- _The request_
Transcribe the lines of the entries below word for word, starting at the line containing "genus: Salvia" and ending at the line containing "catalogue / barcode: US 2260794", with both of those lines included.

* Start Input *

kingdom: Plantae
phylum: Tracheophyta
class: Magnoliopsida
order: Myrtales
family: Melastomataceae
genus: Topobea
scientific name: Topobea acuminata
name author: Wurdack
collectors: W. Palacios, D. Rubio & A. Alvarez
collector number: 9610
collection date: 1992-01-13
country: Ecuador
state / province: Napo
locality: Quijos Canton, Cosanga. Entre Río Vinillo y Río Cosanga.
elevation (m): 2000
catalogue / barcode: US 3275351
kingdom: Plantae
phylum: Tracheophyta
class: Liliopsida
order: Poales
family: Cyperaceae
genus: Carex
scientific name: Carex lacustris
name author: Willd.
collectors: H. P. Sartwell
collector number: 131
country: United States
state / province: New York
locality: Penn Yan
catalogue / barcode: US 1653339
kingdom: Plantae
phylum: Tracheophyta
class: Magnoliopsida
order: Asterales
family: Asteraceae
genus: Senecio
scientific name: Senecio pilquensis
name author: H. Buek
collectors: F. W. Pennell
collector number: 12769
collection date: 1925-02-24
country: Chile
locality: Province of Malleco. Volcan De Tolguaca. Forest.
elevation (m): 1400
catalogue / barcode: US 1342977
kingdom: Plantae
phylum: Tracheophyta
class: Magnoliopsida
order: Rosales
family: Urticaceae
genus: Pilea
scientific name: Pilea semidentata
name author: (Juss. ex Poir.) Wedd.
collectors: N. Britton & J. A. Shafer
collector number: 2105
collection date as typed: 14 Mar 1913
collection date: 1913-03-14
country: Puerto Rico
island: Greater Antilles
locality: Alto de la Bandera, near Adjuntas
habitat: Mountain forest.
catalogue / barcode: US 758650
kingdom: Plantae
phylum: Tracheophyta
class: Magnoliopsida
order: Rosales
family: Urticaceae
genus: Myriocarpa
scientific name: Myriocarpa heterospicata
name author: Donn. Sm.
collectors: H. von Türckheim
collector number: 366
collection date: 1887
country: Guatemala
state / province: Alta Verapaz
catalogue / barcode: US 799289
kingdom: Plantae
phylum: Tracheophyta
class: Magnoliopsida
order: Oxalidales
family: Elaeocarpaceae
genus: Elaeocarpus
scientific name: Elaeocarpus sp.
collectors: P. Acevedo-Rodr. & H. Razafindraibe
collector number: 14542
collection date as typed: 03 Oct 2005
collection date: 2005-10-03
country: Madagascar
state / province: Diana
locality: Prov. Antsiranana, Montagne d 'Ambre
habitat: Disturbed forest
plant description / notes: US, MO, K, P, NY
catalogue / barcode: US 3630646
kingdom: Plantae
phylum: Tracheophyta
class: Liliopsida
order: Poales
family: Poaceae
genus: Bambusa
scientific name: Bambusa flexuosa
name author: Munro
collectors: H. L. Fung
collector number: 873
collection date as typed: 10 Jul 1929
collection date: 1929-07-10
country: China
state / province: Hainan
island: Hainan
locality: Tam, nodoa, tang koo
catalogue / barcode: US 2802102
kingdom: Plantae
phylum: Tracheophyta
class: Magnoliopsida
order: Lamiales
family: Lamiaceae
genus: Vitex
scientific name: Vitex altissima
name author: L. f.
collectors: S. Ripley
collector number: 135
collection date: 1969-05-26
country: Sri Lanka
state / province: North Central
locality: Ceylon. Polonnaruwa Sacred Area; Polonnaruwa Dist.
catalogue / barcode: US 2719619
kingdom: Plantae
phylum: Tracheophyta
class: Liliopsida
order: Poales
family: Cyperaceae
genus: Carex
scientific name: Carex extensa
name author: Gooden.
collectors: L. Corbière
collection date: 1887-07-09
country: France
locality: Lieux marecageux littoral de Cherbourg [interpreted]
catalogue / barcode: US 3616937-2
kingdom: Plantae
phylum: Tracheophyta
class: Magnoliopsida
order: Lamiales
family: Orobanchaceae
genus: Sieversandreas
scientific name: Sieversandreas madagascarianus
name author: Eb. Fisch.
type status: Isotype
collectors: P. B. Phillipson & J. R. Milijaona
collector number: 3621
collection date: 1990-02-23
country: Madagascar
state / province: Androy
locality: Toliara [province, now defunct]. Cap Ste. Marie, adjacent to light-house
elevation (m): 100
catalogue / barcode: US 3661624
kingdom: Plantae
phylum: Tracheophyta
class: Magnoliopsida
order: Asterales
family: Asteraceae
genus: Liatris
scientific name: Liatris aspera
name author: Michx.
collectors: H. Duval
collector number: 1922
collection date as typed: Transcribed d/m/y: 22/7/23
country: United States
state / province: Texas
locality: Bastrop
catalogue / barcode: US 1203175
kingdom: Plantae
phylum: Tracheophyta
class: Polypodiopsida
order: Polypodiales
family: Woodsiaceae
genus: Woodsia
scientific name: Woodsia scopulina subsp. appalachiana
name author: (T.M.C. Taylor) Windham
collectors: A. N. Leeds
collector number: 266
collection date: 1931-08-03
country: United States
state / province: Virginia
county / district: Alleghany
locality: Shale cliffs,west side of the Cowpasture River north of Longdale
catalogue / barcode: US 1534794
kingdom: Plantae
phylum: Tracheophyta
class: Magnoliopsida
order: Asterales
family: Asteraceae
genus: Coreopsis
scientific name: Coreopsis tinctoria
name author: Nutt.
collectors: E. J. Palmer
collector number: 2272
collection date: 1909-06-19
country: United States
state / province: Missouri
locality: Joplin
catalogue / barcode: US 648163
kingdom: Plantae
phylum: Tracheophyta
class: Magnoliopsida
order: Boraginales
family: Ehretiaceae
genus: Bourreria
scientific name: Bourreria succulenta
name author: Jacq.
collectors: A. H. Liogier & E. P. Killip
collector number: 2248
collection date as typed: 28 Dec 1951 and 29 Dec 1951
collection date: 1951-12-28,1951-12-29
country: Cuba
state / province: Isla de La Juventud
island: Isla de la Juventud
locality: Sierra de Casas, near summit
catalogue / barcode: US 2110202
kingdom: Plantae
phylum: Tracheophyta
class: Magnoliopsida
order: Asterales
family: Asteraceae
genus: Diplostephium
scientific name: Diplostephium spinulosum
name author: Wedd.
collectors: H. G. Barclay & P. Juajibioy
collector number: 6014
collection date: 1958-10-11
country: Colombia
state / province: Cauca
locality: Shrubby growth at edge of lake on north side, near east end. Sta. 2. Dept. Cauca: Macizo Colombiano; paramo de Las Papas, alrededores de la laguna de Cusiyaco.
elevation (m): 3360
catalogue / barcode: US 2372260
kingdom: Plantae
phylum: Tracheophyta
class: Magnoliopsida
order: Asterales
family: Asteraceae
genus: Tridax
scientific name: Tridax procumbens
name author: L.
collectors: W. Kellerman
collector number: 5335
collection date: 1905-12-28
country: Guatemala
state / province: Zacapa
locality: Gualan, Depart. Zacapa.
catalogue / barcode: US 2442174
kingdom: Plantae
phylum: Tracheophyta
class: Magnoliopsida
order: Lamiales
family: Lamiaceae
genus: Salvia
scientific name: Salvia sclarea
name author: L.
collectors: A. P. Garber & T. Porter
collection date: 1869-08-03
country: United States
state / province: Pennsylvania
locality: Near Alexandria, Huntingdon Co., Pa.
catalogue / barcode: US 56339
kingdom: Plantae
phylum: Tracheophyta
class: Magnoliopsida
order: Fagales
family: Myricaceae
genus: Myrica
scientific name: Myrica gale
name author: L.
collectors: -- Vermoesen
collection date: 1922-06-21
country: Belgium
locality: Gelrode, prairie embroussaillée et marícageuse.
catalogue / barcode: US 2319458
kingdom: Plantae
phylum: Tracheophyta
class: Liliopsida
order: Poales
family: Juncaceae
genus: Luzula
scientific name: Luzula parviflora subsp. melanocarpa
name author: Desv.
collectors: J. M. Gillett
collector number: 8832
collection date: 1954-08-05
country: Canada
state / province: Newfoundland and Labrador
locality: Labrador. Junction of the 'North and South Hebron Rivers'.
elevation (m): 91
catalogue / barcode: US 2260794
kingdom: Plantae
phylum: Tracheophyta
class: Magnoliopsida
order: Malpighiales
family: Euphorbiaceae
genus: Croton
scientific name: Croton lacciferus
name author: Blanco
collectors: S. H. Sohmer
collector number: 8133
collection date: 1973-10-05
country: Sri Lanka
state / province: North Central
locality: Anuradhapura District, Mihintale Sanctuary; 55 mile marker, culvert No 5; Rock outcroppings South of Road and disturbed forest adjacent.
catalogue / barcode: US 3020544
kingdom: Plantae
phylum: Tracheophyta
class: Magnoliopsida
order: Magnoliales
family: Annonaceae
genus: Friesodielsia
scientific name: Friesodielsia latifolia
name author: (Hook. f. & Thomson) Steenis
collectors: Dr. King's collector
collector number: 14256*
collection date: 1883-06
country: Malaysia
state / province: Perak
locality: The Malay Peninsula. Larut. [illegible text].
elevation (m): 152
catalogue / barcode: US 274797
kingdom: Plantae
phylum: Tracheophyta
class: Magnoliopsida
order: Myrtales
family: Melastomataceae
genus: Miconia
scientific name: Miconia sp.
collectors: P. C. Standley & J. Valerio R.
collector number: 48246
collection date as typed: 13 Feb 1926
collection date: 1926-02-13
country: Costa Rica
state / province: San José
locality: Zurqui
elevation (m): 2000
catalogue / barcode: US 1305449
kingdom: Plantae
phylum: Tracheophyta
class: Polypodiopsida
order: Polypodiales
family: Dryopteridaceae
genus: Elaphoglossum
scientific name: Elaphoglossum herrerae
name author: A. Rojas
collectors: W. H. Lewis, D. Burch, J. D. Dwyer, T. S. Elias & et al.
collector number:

* End Input *

- _Exercise result_
genus: Salvia
scientific name: Salvia sclarea
name author: L.
collectors: A. P. Garber & T. Porter
collection date: 1869-08-03
country: United States
state / province: Pennsylvania
locality: Near Alexandria, Huntingdon Co., Pa.
catalogue / barcode: US 56339
kingdom: Plantae
phylum: Tracheophyta
class: Magnoliopsida
order: Fagales
family: Myricaceae
genus: Myrica
scientific name: Myrica gale
name author: L.
collectors: -- Vermoesen
collection date: 1922-06-21
country: Belgium
locality: Gelrode, prairie embroussaillée et marícageuse.
catalogue / barcode: US 2319458
kingdom: Plantae
phylum: Tracheophyta
class: Liliopsida
order: Poales
family: Juncaceae
genus: Luzula
scientific name: Luzula parviflora subsp. melanocarpa
name author: Desv.
collectors: J. M. Gillett
collector number: 8832
collection date: 1954-08-05
country: Canada
state / province: Newfoundland and Labrador
locality: Labrador. Junction of the 'North and South Hebron Rivers'.
elevation (m): 91
catalogue / barcode: US 2260794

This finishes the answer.